Smaller commissions are just part of the problem, he says. The other reason that “nobody calls them back” is because “when listing agents get into the office, they have tons of voicemails. On average, one or maybe two of those calls will be people who actually qualify to take the space. So agents just get inundated and they ignore people.”
To address the issue, Digsy operates as a web-based “concierge” service that links clients to a tenant rep who actually wants their business. Like on Crelow, users type in their desired location, square footage, rent budget, and a few other details. Then Digsy hooks them up with someone like Kopp, or another of their 3,000 vetted commercial real estate brokers, who undertake to start working on the deals ASAP.
Kopp says Digsy hasn’t yet generated many deals for him. Of the 255 opportunities sent to him over the past couple of years, he’s worked on 34 and closed four, but he sees it as an extra tool in his arsenal, and he likes the price. While some systems charge brokers a monthly fee for leads, Digsy charges a referral fee of 20 percent of the broker’s commission only if the deal closes. “The advantage is you don’t have to pay up to $400 a month for leads that might not pan out,” says Kopp.
Another benefit is Digsy’s incentive-based platform, users say, which prods brokers to take actions that are more likely to help them win business. For instance, the likelihood that an introduction of a tenant to a broker will result in closed deal is just 3 percent at the outset. But once that broker meets the tenant face to face, the probability of success jumps to 15 percent, according to Digsy’s data. As a result, the company promotes those sorts of interactions by “gamifying” the system: For every positive action you perform, you earn “deal credits” that help you land the next unrepresented tenant the site has up for grabs.

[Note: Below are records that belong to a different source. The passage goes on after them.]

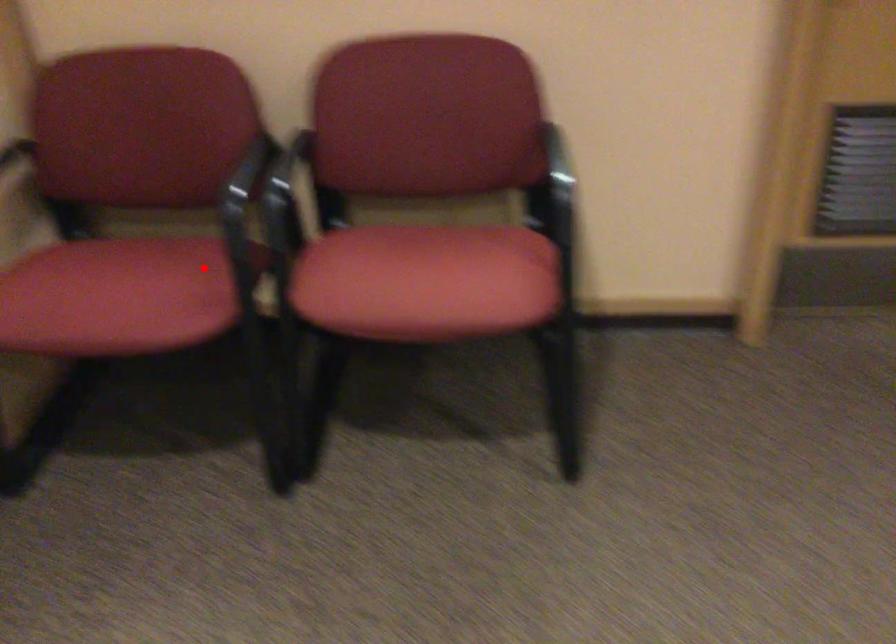
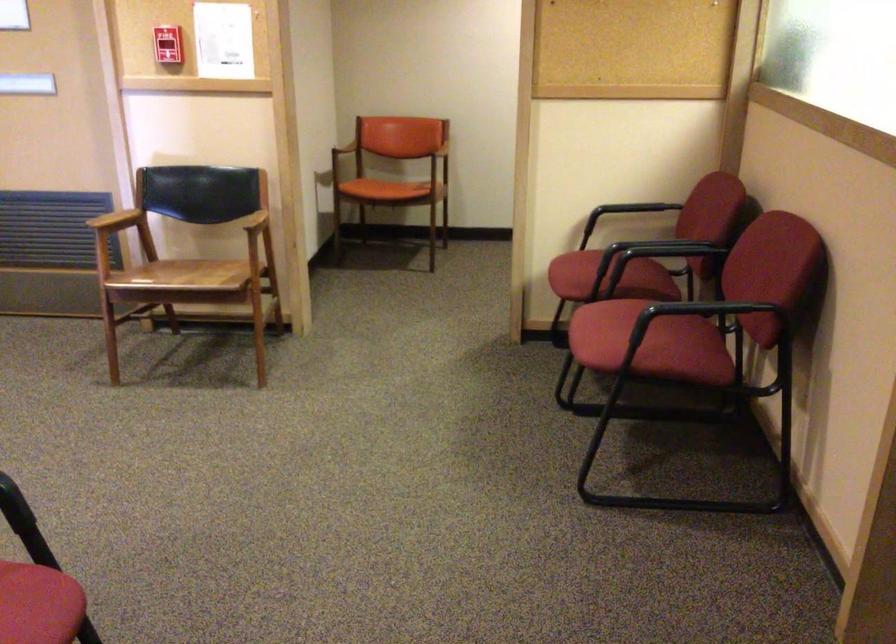
Question: I am providing you with two images of the same scene from different viewpoints. Given a red point in image1, look at the same physical point in image2. Is it:

Choices:
 (A) Closer to the viewpoint
 (B) Farther from the viewpoint

Answer: (B)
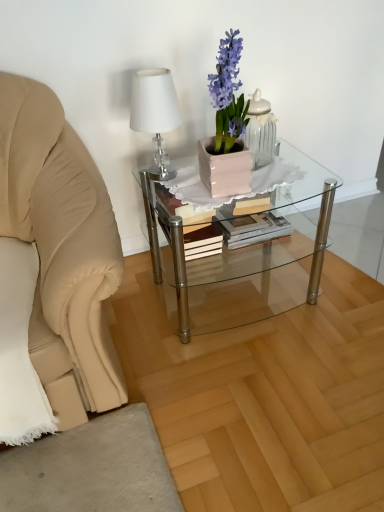
The height and width of the screenshot is (512, 384). In order to click on unoccupied region to the right of clear glass coffee table at center in this screenshot , I will do `click(341, 286)`.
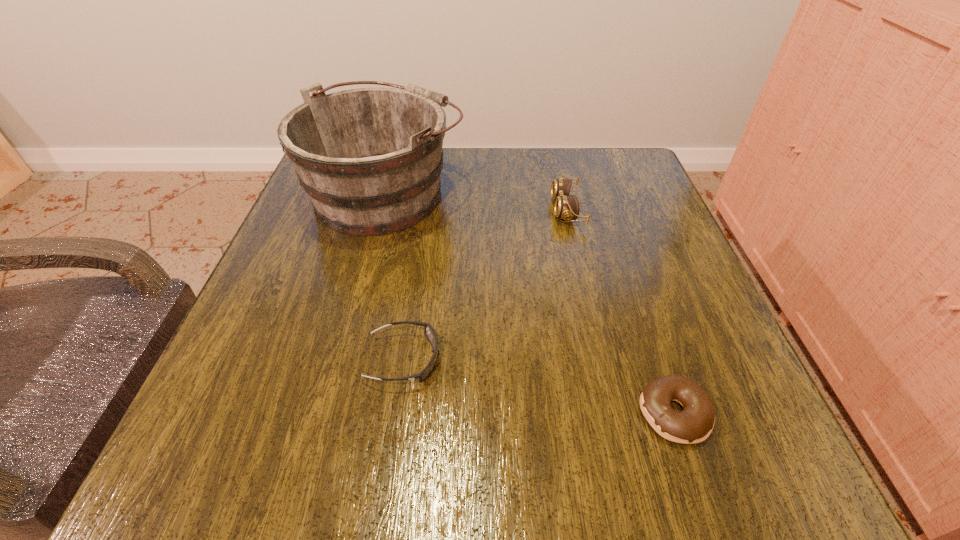
Where is `free region located on the lenses of the left goggles`? free region located on the lenses of the left goggles is located at coordinates (564, 359).

Where is `vacant space located on the back of the doughnut`? vacant space located on the back of the doughnut is located at coordinates (622, 259).

Locate an element on the screen. The height and width of the screenshot is (540, 960). wine bucket that is at the far edge is located at coordinates (370, 159).

Locate an element on the screen. goggles situated at the far edge is located at coordinates (566, 207).

The height and width of the screenshot is (540, 960). I want to click on object at the near edge, so click(694, 424).

Find the location of a particular element. object positioned at the left edge is located at coordinates (370, 159).

You are a GUI agent. You are given a task and a screenshot of the screen. Output one action in this format:
    pyautogui.click(x=<x>, y=<y>)
    Task: Click on the object situated at the right edge
    
    Given the screenshot: What is the action you would take?
    pyautogui.click(x=694, y=424)

Where is `object positioned at the far left corner`? The width and height of the screenshot is (960, 540). object positioned at the far left corner is located at coordinates [x=370, y=159].

You are a GUI agent. You are given a task and a screenshot of the screen. Output one action in this format:
    pyautogui.click(x=<x>, y=<y>)
    Task: Click on the object present at the near right corner
    
    Given the screenshot: What is the action you would take?
    pyautogui.click(x=694, y=424)

What are the coordinates of `vacant area at the far edge of the desktop` in the screenshot? It's located at (526, 152).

Both brokers and technologists say online strategies should augment, rather than replace, traditional efforts. That’s because many prospective tenants browsing online listings are simply window-shopping and determined to do things on their own. But commercial real estate, like the residential side, is still a people-oriented business. “I tell brokers, what’s always worked for you is still the more important thing, and that is the relationships. We offer you a few more relationships per month for a small fee,” says Jason Freedman, the cofounder and CEO of 42Floors, a listing site that also targets small-business commercial clients.
The sites are drawing brokers’ interests for different reasons. While Kopp prefers Digsy because of its data-driven tips for securing deals, his business partner favors Rofo, a San Francisco–based CRE listing and marketing service that’s also hyperfocused on the smaller tenant market. Tenants can peruse Rofo free of charge. Landlord reps can advertise properties for $15 a month. Tenant reps, meanwhile, can sign up and respond to specific leads such as the one recently posted by the user William W., who is seeking 400 to 1,000 square feet of office space with conference room, parking, and a reception area in Holland, Mich. If the lead goes nowhere, the tenant rep loses nothing, other than the time spent pursuing the lead. If the broker ends up closing William W.’s deal, he’ll owe Rofo a standard referral fee.
David Mussari, a Cincinnati broker who handles both residential and commercial sales and leasing, says he’s had good luck with lead generation on OfficeSpace.com and sees a slightly higher conversion rate with internet--generated leads on the commercial side. “On the residential side, that number’s under 5 percent. It’s higher on the commercial side—probably closer to 10 percent conversion leading to transaction.” Regardless of which tools end up winners, with such low costs of entry, Mussari sees little downside: “There’s really no reason not to adopt and take a shot at it.”